§ 取り組む課題
ハイデガーの「存在と時間」を扱った番組の感想文を、最後の文の続きから書き進めてください。

§ 抜粋
■ ■ ■ ■ ■ ■ ■

唯一?の大好きなテレビ番組、Eテレ100分de名著。
かなり前なんだけけど、ハイデガーの「存在と時間」をやっと見ました。
多分、放送から半年後ぐらい笑
ハイデガーとか名前からして絶対ドイツ系だし、ドイツ人の哲学書とか難しそうと思って放置していましたが、何となく見るかと言う気分になったので見てみました。
感想一言目。
「むずい」
ですwwww
つか、考えすぎ?みたいな?😂(それが哲学だし。アホ丸出しコメント笑)
でもなるほどーと思ったポイントがいくつか。
第2回の「不安からの逃避」に出てくる「世人(せじん)」について。
世人とは、ハイデガーの言葉を翻訳したものなんだけど、要するに周りの空気を読みまくり、世間に同調する人の事。
ハイデガーいわく、自分と言うのを理解する時に2つの可能性があると。
1.本来性 本当の自分、自分らしい自分
2.非本来性 世間の尺度に従って自分を合わせていく
この2の非本来性が世人であるということです。
でも、世人、世間って、誰か特定の人と言う訳ではないので、雲のようなつかめない存在。
なのに人間はいつの間にか「世間的にはこうだ」「みんながやっている」と言う風に責任をその雲のようなものに委ねて判断をしてしまう、と言う事を解説していました。
例えばアート鑑賞に行って、自分には理解不能な抽象画を見た時、「さっぱり分からん」と思うけど、その絵の横に「この絵はピカソの○○と言う作品で、こんな時代背景で、こういった意図で描かれたものです」みたいな説明文があったら、理解できない自分が無勢な気がしてしまい「さすがピカソ。分かる」と言う風になるという説明が分かりやすかった!
世の中のブームとかってほとんどそういう感じかも。
服とかコスメとか買いに行くと決まって
「みんな持ってますよ〜」
「今これが人気で一番売れています」
とか言われるけど、みんなと同じものを選んでいる自分見る目あるな、ぐらいの事思っていた気がするもん😂
その世人がいいとか悪いとかではないけど、悪い方向に傾くと、SNSでの誹謗中傷やいじめなどに繋がると連想すると、確かに・・・と考えさせられる。
じゃあなんで、羊の群れみたいな世人にみんななってしまうのか?
それは人の「不安」から起因しているんだそう。
「恐怖」と「不安」の違いにも言及していて、恐怖は実体のあるものに対しての恐れ(雷が怖い、みたいな)なので対処法がある程度分かるが、不安は実体がないので対処のしようがない、だから多勢に行った方がいいという判断になるのだとか。
人は「不安」を感じるから皆と同じ方を選んで「安心」を得ようとする。

■ ■ ■ ■ ■ ■ ■

§ データ内容
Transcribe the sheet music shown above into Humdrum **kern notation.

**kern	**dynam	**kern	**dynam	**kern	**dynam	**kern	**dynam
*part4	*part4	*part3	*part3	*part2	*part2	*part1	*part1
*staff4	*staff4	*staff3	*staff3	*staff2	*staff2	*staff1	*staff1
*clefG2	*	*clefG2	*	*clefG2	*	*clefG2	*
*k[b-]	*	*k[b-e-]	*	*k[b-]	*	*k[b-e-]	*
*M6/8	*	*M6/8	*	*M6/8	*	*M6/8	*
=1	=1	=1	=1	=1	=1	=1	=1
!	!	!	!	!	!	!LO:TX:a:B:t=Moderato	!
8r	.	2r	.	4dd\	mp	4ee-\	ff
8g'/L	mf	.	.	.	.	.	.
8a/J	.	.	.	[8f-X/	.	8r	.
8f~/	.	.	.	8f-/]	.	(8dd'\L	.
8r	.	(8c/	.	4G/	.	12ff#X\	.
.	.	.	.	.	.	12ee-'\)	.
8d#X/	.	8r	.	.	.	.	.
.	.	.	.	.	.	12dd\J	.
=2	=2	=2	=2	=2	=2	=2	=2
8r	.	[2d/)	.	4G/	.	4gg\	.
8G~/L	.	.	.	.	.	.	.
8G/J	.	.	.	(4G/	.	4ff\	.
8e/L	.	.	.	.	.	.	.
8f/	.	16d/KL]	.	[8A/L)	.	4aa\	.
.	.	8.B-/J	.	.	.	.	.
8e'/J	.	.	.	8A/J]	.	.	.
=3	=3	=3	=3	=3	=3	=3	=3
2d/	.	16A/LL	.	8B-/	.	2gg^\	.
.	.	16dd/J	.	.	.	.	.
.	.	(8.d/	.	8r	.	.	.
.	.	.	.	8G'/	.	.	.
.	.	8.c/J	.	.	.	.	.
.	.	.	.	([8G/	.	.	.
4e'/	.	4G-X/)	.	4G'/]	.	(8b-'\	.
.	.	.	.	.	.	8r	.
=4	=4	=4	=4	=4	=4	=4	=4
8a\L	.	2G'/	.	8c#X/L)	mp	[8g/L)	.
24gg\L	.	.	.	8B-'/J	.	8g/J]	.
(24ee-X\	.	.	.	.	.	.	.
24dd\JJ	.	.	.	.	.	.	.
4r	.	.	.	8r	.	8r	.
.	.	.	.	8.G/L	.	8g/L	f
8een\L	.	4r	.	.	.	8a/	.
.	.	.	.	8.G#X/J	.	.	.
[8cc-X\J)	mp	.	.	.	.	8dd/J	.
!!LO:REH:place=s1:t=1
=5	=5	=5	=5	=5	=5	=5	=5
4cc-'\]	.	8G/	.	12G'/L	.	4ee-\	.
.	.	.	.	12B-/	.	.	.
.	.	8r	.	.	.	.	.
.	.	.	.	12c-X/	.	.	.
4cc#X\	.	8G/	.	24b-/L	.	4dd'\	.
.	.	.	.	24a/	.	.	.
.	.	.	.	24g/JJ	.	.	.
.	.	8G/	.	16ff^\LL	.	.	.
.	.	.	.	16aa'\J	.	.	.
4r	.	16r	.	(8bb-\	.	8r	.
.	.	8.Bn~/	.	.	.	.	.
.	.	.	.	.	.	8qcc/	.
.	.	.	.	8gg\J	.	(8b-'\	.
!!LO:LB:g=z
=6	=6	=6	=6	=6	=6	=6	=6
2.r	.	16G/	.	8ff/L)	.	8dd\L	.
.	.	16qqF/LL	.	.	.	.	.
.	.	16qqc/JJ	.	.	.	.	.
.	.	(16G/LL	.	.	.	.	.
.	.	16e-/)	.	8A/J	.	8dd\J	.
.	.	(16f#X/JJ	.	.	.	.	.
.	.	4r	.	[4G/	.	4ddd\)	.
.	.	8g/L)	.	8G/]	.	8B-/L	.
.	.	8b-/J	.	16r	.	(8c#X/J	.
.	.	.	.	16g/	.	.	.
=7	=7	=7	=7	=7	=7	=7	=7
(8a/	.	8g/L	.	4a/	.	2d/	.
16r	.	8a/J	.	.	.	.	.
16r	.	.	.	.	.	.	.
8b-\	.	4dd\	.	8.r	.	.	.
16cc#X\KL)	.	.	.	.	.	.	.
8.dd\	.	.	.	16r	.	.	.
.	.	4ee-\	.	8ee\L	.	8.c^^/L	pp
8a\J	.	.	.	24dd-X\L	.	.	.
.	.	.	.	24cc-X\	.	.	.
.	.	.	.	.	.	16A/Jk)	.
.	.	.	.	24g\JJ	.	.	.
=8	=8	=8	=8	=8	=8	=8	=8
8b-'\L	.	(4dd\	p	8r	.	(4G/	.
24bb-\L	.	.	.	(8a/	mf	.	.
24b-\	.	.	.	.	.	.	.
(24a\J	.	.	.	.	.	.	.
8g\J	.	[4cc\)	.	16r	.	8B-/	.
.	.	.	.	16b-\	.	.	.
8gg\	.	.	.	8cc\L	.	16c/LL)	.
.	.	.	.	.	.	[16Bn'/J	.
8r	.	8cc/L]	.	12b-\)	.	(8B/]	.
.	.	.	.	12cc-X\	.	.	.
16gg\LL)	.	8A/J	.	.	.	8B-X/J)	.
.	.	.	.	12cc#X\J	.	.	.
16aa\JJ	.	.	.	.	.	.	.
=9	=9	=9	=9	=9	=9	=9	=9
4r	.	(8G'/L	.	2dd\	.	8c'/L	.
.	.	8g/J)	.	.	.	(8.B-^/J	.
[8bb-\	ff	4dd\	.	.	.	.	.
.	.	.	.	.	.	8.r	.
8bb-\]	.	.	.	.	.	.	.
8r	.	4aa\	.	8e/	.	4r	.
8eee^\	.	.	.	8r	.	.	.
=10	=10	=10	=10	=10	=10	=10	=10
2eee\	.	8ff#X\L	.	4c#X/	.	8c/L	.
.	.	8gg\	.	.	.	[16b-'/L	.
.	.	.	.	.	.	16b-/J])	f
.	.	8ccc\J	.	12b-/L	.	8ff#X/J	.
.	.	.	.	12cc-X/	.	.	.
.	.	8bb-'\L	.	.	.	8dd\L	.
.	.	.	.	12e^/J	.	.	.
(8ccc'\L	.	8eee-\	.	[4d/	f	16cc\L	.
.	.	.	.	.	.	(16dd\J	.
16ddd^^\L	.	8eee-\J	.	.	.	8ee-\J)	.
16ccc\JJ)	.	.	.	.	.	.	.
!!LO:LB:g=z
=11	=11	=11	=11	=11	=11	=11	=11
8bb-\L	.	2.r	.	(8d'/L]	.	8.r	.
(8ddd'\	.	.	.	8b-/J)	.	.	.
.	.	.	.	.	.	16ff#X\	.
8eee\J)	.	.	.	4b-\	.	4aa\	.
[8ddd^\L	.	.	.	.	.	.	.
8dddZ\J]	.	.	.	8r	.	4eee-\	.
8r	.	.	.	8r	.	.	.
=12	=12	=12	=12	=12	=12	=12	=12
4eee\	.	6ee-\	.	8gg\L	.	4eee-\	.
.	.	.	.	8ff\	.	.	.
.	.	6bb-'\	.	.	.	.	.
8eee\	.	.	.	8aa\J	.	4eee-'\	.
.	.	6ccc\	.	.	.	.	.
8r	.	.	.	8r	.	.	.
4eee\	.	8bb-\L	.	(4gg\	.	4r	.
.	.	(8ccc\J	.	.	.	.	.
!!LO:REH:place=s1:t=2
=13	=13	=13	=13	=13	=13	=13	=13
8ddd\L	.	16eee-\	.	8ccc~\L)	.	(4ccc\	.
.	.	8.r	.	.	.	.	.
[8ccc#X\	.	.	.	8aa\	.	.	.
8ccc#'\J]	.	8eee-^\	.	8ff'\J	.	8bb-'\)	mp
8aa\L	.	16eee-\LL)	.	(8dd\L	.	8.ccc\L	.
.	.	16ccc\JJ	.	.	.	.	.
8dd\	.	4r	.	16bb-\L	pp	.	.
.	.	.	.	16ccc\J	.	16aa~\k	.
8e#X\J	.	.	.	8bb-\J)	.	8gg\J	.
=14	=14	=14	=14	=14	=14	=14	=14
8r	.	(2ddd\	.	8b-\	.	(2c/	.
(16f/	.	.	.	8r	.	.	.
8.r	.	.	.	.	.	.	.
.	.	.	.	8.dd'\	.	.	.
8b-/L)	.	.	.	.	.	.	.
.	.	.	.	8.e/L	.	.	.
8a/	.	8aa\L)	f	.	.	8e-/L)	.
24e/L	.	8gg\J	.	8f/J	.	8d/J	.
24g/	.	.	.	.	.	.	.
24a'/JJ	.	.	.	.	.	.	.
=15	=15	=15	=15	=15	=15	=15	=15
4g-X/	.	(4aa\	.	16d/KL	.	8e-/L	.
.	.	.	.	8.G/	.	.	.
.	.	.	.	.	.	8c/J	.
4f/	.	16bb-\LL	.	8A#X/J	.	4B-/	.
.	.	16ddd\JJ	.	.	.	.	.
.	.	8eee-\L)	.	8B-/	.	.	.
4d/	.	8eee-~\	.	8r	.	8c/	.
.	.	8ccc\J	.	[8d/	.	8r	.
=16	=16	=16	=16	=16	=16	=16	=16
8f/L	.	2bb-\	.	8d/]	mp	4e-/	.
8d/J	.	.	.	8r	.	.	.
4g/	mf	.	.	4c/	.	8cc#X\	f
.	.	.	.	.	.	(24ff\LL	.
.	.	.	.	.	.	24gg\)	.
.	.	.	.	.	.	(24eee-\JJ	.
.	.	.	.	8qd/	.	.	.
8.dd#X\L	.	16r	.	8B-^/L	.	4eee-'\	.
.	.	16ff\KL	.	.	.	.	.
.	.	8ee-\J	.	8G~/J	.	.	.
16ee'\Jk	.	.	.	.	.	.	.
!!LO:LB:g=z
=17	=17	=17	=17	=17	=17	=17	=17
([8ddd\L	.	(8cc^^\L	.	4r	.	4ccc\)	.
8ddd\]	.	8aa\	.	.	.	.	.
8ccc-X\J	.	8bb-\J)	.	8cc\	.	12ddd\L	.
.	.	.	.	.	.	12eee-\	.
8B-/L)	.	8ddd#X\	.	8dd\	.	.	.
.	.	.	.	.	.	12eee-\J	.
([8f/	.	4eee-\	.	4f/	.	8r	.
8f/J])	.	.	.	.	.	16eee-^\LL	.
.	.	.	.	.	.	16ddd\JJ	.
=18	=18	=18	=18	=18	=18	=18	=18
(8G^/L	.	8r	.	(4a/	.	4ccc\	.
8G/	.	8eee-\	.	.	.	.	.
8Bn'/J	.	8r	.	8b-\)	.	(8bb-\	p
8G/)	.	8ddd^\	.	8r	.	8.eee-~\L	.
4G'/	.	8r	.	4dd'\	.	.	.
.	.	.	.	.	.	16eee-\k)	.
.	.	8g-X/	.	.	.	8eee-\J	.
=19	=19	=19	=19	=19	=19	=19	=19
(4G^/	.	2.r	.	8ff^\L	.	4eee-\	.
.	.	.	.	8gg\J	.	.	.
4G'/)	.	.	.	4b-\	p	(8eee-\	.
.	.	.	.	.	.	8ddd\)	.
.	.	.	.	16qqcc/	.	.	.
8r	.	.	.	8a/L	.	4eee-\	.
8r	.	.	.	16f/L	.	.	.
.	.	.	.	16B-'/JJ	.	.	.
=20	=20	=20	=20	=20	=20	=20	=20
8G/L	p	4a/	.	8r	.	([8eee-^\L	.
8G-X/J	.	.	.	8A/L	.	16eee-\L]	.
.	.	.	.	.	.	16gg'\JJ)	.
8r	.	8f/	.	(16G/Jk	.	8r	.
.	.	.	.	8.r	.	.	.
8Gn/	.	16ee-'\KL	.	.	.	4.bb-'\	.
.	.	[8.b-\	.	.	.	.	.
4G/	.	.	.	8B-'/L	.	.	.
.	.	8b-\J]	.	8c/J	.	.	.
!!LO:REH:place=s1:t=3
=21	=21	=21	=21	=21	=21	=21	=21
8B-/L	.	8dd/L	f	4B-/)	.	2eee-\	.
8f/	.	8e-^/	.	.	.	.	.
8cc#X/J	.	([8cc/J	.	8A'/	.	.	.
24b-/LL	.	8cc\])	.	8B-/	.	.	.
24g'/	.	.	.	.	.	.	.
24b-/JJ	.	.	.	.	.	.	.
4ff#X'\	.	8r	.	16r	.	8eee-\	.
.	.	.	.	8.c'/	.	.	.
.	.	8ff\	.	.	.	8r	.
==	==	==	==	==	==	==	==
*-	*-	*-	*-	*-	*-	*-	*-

■ ■ ■ ■ ■ ■ ■

§ 解答
皆と同じは確かに一瞬安全だけど、そこに自分が摂るべき責任が存在していない、それって本当の安心安全なの?と言うのがハイデガーの指摘。
じゃあ、不安を消すにはどうする?と言う問いには
「不安の中で踏みとどまる」という深すぎる答えがありました。
不安の中で踏みとどまるって、勇気がいるなー。
でも、それが自分の選択に責任を持つと言う事なのかもしれない。
日本語では「腹をくくる」とか言いますよね。
要するに、世間的な正解か不正解かどうかを気にするのではなく、自分が選択したんだからどうなってもすべて受け入れる覚悟を決めろ!ってことなんだろうと思いました。
ここは好きなポイントでした。
でも、ハイデガーは存在と時間の出版後、ヒトラー率いるナチスに入党したりと色々迷走して教育界からも追放され、戦後はナチスを指示したことに関しては弁明も謝罪もせず生涯を終えた人だったとか。
うーん、著者の人生も絡めて考えると、本当に深い。
その後、ハイデガーの弟子たちがハイデガーの哲学となぜナチスへ向かったのかと言う関係性を分析したりしていたそう。
その分析や批判も面白かったな。
ハイデガーの理論には、「他者」の介入要素がなかったので「孤立」するしか世人にならない方法はない、と言う翻訳になってしまうと、弟子のアーレントが分析していたのがほほー!っとなった。
まあ、私の頭脳ではハイデガーを全て理解するのは無理でしたがww
実体のない「世間」に人がどれだけ影響されているのか、世間の常識に合わせていった自分を「本当の自分」だと思い込んでいるのか、とか色々な視点や気付きがありました。
自分を貫くって勇気と覚悟がいるよねー。
私も、添加物気にしながら生活してるとか、あんまりリアルに人に言ったことないから立派な世人なんだと思いました。
本来性を出すと孤立してしまうと思い込みもあるかもしれない。
自分のあり方を考えさせられる回となりました。
マルクスの資本論にもつながるものもあったかな。
と言う訳で、ようやく見れたハイデガー存在と時間の話でした。
詳細はここにあります↓
名著118「存在と時間」ハイデガー - 100分de名著 - NHK
ではまた。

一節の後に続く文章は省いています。